PROBLEMA ASSEGNATO = Ricopia fedelmente tutti i dati riportati di seguito, senza includere le immagini.

ESTRATTI DEI DATI =
..........

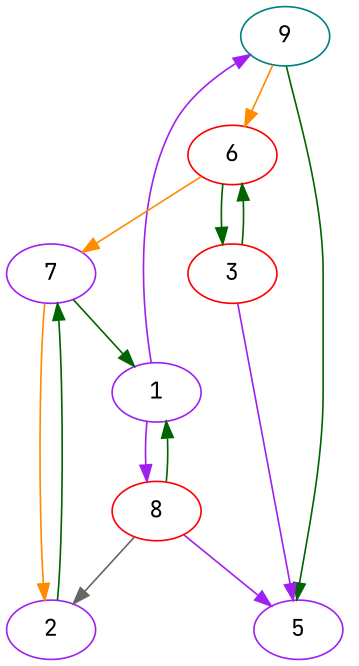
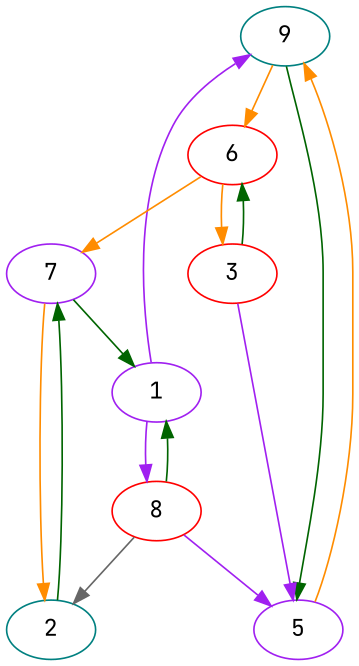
  digraph {
    fontname="JetBrains Mono"
    node [color=purple fontname="JetBrains Mono"]
    edge [color=darkgreen fontname="JetBrains Mono"]
    n1 [color=teal label=9]
    1
    8 [color=red]
    5
    6 [color=red]
-   2
+   2 [color=teal]
    7
    3 [color=red]
    n1 -> 5
    n1 -> 6 [color=darkorange]
    1 -> n1 [color=purple]
    1 -> 8 [color=purple]
    8 -> 1
    8 -> 5 [color=purple]
    8 -> 2 [color=gray40]
+   5 -> n1 [color=darkorange]
    6 -> 7 [color=darkorange]
-   6 -> 3
+   6 -> 3 [color=darkorange]
    2 -> 7
    7 -> 1
    7 -> 2 [color=darkorange]
    3 -> 5 [color=purple]
    3 -> 6
  }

..........

RISULTATO DELL'ESERCIZIO =
  digraph {
    fontname="JetBrains Mono"
    node [color=purple fontname="JetBrains Mono"]
    edge [color=darkgreen fontname="JetBrains Mono"]
    n1 [color=teal label=9]
    1
    8 [color=red]
    5
    6 [color=red]
-   2
+   2 [color=teal]
    7
    3 [color=red]
    n1 -> 5
    n1 -> 6 [color=darkorange]
    1 -> n1 [color=purple]
    1 -> 8 [color=purple]
    8 -> 1
    8 -> 5 [color=purple]
    8 -> 2 [color=gray40]
+   5 -> n1 [color=darkorange]
    6 -> 7 [color=darkorange]
-   6 -> 3
+   6 -> 3 [color=darkorange]
    2 -> 7
    7 -> 1
    7 -> 2 [color=darkorange]
    3 -> 5 [color=purple]
    3 -> 6
  }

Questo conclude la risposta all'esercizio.